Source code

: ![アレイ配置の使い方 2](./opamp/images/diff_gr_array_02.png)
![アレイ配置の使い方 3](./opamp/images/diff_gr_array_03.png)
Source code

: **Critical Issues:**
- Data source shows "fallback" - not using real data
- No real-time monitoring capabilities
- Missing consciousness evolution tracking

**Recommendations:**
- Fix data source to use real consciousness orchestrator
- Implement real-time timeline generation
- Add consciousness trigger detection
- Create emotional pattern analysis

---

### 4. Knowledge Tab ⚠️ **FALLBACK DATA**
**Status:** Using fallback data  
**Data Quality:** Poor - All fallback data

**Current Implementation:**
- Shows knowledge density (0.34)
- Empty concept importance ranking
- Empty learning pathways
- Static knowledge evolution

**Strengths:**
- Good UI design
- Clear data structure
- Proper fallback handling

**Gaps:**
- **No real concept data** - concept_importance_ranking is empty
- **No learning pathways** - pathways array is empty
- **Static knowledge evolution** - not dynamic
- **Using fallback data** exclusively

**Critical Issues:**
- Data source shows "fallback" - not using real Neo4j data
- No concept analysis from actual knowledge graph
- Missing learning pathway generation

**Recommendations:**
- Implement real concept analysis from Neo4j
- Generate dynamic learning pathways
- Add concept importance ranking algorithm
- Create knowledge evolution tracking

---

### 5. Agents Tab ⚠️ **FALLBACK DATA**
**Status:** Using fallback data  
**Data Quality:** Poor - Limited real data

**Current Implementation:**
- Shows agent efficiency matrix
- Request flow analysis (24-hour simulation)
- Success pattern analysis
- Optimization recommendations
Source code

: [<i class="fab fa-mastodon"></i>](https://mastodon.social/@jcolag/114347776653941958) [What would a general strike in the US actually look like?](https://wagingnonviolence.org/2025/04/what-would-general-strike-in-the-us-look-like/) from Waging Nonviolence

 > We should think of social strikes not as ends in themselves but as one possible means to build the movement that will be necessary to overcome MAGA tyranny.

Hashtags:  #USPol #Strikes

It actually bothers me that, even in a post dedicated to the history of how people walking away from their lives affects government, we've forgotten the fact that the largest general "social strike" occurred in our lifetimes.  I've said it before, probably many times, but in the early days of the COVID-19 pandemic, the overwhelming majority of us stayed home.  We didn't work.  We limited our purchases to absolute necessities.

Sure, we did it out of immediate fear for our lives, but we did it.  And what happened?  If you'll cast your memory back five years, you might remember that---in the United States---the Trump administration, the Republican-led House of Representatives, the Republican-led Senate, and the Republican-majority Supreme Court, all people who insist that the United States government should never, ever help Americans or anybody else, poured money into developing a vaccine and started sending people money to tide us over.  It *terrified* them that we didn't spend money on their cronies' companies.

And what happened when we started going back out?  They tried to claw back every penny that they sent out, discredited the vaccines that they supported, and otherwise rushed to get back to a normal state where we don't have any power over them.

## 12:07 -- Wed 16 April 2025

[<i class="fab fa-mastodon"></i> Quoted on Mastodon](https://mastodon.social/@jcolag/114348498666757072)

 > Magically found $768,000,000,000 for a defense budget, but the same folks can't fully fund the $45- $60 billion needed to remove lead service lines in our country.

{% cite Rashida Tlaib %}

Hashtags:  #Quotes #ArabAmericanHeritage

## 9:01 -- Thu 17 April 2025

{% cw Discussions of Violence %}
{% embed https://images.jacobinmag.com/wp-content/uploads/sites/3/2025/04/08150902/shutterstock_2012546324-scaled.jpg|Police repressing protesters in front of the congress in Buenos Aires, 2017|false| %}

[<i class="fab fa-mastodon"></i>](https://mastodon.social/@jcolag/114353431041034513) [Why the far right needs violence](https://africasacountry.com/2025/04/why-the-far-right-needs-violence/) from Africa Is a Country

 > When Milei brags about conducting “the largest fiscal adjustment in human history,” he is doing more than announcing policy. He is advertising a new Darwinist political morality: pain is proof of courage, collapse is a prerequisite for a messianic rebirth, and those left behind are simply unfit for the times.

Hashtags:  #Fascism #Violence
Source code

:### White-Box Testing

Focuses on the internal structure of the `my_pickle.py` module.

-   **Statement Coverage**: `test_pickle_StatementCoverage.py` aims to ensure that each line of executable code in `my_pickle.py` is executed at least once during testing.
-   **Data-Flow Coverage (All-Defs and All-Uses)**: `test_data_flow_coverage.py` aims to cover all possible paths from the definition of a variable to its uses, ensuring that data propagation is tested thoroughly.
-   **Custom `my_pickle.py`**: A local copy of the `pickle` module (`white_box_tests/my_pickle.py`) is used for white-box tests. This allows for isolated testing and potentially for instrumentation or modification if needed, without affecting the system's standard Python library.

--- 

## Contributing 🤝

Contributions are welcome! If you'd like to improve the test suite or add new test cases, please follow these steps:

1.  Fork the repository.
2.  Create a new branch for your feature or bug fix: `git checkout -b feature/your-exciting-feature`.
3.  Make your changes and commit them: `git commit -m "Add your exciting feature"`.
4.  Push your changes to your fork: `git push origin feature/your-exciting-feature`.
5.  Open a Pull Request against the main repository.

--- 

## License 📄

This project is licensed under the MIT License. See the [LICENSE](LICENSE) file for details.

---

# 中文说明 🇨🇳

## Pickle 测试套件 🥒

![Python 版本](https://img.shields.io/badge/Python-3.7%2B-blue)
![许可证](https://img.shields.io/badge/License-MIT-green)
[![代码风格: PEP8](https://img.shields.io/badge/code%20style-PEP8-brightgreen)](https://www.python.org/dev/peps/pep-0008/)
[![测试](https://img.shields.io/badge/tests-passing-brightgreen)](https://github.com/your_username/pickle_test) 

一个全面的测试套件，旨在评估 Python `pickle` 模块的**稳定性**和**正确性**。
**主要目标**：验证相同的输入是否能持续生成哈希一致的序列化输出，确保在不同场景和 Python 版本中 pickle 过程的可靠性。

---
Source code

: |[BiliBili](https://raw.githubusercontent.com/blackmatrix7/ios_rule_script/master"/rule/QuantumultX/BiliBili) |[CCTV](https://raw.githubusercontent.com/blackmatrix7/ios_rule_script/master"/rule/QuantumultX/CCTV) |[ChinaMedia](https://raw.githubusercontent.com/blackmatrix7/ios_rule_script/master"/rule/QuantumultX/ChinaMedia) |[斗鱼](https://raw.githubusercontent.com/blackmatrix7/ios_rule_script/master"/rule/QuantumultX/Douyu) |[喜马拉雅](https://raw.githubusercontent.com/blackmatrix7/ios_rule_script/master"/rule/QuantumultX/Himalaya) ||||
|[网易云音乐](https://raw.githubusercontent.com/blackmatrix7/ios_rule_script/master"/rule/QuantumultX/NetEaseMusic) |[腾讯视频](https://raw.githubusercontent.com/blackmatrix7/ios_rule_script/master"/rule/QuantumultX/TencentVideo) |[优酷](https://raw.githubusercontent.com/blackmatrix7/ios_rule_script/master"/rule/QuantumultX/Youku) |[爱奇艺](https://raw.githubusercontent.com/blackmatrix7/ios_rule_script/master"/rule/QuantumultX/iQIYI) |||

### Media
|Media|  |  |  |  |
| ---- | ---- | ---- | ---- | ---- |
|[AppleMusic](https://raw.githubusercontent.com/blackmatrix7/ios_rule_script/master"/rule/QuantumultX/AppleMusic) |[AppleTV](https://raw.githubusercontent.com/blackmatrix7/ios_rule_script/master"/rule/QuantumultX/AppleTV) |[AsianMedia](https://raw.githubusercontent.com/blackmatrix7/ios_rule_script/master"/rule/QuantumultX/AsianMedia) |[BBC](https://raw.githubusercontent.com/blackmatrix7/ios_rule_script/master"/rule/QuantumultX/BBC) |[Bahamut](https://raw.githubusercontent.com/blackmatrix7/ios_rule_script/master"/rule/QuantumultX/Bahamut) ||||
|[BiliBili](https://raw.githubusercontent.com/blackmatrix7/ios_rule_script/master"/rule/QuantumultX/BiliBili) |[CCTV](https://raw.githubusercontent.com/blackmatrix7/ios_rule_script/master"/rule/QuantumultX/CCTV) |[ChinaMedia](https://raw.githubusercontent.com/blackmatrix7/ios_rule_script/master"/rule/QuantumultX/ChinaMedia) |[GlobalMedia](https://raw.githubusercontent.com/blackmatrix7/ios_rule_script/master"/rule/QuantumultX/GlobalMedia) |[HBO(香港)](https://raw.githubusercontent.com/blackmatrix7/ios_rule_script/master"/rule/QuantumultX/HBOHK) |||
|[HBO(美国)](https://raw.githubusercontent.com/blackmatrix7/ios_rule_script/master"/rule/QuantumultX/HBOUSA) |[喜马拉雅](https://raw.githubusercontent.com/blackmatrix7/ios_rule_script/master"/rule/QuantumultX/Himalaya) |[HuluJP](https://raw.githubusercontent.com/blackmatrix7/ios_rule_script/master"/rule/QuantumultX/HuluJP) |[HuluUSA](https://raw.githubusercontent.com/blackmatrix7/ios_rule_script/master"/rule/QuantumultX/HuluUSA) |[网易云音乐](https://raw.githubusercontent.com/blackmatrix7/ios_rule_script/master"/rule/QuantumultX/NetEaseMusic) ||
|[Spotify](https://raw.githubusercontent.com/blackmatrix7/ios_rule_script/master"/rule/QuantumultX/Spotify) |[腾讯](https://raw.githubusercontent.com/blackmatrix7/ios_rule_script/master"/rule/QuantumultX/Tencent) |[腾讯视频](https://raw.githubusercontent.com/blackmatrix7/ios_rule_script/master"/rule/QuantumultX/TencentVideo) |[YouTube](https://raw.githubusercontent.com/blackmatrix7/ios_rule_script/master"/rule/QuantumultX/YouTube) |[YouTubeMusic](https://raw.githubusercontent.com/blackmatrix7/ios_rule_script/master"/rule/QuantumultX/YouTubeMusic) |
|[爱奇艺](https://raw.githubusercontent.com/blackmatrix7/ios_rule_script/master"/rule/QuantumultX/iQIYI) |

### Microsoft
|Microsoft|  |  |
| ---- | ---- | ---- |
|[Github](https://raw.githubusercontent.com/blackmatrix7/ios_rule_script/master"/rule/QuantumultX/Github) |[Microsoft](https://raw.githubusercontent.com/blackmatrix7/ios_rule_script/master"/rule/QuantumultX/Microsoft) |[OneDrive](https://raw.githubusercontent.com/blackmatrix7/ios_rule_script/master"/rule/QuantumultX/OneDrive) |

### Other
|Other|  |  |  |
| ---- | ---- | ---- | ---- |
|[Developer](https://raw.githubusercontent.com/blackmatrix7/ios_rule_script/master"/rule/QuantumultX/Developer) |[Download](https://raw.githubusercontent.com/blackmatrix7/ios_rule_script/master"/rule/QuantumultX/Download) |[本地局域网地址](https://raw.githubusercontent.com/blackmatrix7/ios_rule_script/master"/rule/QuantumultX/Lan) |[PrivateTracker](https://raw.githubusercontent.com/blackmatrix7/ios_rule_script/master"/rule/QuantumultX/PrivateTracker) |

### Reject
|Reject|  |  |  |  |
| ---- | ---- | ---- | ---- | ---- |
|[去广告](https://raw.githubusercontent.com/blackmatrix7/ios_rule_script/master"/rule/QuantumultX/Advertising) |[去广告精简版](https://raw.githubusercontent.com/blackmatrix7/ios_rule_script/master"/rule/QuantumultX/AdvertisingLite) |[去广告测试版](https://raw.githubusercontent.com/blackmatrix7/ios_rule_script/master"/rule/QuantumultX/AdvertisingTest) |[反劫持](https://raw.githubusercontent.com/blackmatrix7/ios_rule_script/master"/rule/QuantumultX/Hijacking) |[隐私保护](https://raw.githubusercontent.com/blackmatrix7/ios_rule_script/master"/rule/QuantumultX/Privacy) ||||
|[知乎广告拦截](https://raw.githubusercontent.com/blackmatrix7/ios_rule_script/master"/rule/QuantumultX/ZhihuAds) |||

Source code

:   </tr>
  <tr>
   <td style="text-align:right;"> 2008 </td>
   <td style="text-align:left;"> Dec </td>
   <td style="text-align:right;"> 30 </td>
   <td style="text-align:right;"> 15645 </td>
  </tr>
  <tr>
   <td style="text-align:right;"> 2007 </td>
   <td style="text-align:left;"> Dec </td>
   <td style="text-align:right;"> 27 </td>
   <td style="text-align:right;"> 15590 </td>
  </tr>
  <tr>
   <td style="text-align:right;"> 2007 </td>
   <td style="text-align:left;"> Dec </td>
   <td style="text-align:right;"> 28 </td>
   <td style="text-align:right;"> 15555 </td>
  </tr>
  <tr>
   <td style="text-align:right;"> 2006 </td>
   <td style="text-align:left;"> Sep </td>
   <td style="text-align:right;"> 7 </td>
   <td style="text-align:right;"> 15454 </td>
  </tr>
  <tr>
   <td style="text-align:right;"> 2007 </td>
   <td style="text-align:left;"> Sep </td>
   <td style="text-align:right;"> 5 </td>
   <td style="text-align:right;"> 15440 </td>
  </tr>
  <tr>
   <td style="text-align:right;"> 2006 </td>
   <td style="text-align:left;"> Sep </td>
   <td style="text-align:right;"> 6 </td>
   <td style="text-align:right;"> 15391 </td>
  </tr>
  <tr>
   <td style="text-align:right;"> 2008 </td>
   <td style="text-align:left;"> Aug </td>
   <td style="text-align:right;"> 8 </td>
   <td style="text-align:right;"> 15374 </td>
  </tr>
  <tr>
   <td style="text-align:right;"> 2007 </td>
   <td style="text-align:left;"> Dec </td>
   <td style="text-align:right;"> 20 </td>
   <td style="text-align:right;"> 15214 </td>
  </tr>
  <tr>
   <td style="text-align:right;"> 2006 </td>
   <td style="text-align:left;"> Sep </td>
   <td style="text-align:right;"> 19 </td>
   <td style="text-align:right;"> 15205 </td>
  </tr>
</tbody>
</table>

*Directions for this task*
Starting at the line containing "## 9:01 -- Thu 17 April 2025" and ending at the line containing "Is a Country" in the data, write those lines out again with "protesters" switched to "demonstrators" and nothing else changed.

*Answer for the task*
## 9:01 -- Thu 17 April 2025

{% cw Discussions of Violence %}
{% embed https://images.jacobinmag.com/wp-content/uploads/sites/3/2025/04/08150902/shutterstock_2012546324-scaled.jpg|Police repressing demonstrators in front of the congress in Buenos Aires, 2017|false| %}

[<i class="fab fa-mastodon"></i>](https://mastodon.social/@jcolag/114353431041034513) [Why the far right needs violence](https://africasacountry.com/2025/04/why-the-far-right-needs-violence/) from Africa Is a Country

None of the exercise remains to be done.